Mapping trans-eQTLs at single-cell resolution using Latent Interaction Variational Inference.
Journal:
bioRxiv
Published Date:
Feb 6, 2026
Abstract
Single-cell expression quantitative trait loci (eQTL) studies hold promise for linking genetic variants to changes in gene expression in individual cells, thereby offering deeper insights into the genetic basis of human traits and diseases. Existing methods for mapping cis effects rely on predefined cell types, pseudobulk aggregation, or single-gene association tests, and are thus limited in their ability to detect complex trans effects that act across gene networks and cell-type subpopulations. Here, we present Latent Interaction Variational Inference (LIVI), an interpretable deep learning framework for efficient mapping of trans genetic effects at cellular resolution.
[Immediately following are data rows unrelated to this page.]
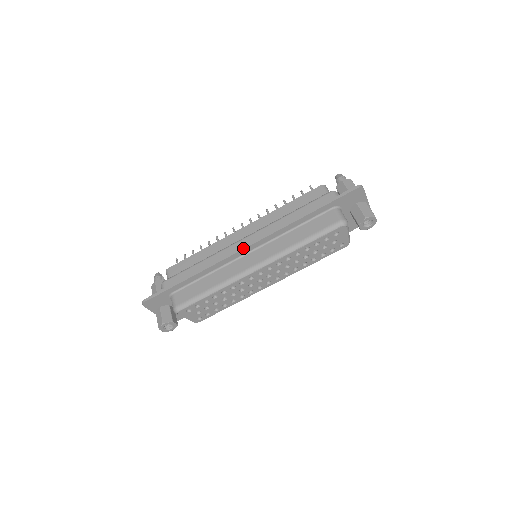
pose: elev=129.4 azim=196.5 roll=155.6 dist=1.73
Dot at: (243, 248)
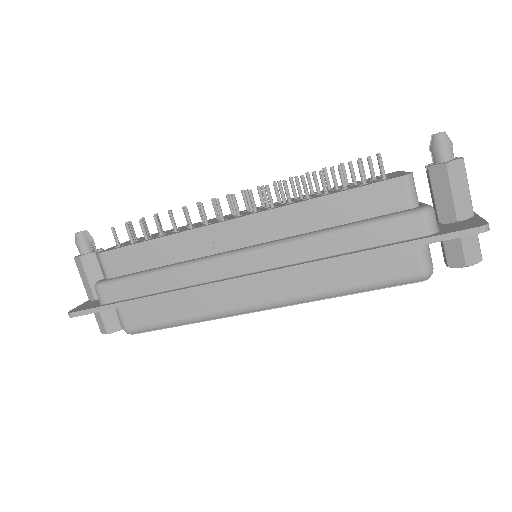
Dot at: (241, 281)
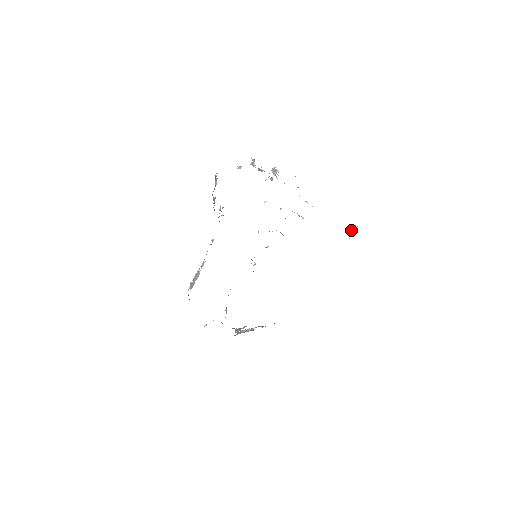
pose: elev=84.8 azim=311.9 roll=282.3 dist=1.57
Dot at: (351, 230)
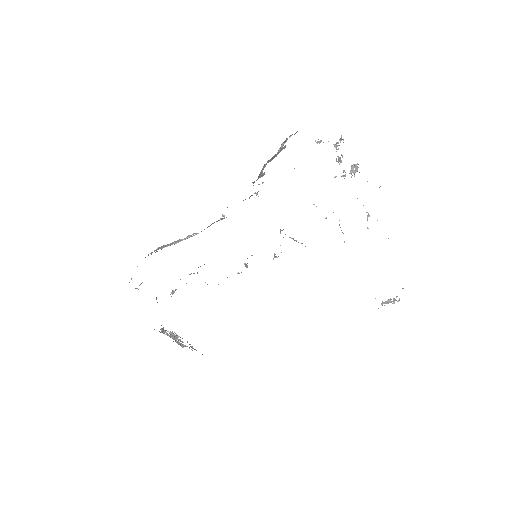
Dot at: (387, 300)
LIVI employs a structured sparse variational autoencoder architecture to decompose observed gene expression profiles into cell-state- and donor-specific variation. The model enables efficient donor-level association testing while retaining single-cell resolution and interpretation. Applied to the OneK1K dataset, LIVI discovered a greater number of trans-eQTLs than alternative latent variable methods, yielded trans-eQTLs missed by conventional single-gene testing strategies and revealed the cell types and genes implicated in polygenic risk for autoimmune diseases. All in all, we demonstrate that LIVI is a powerful approach for linking genetics to gene regulation and through to human traits.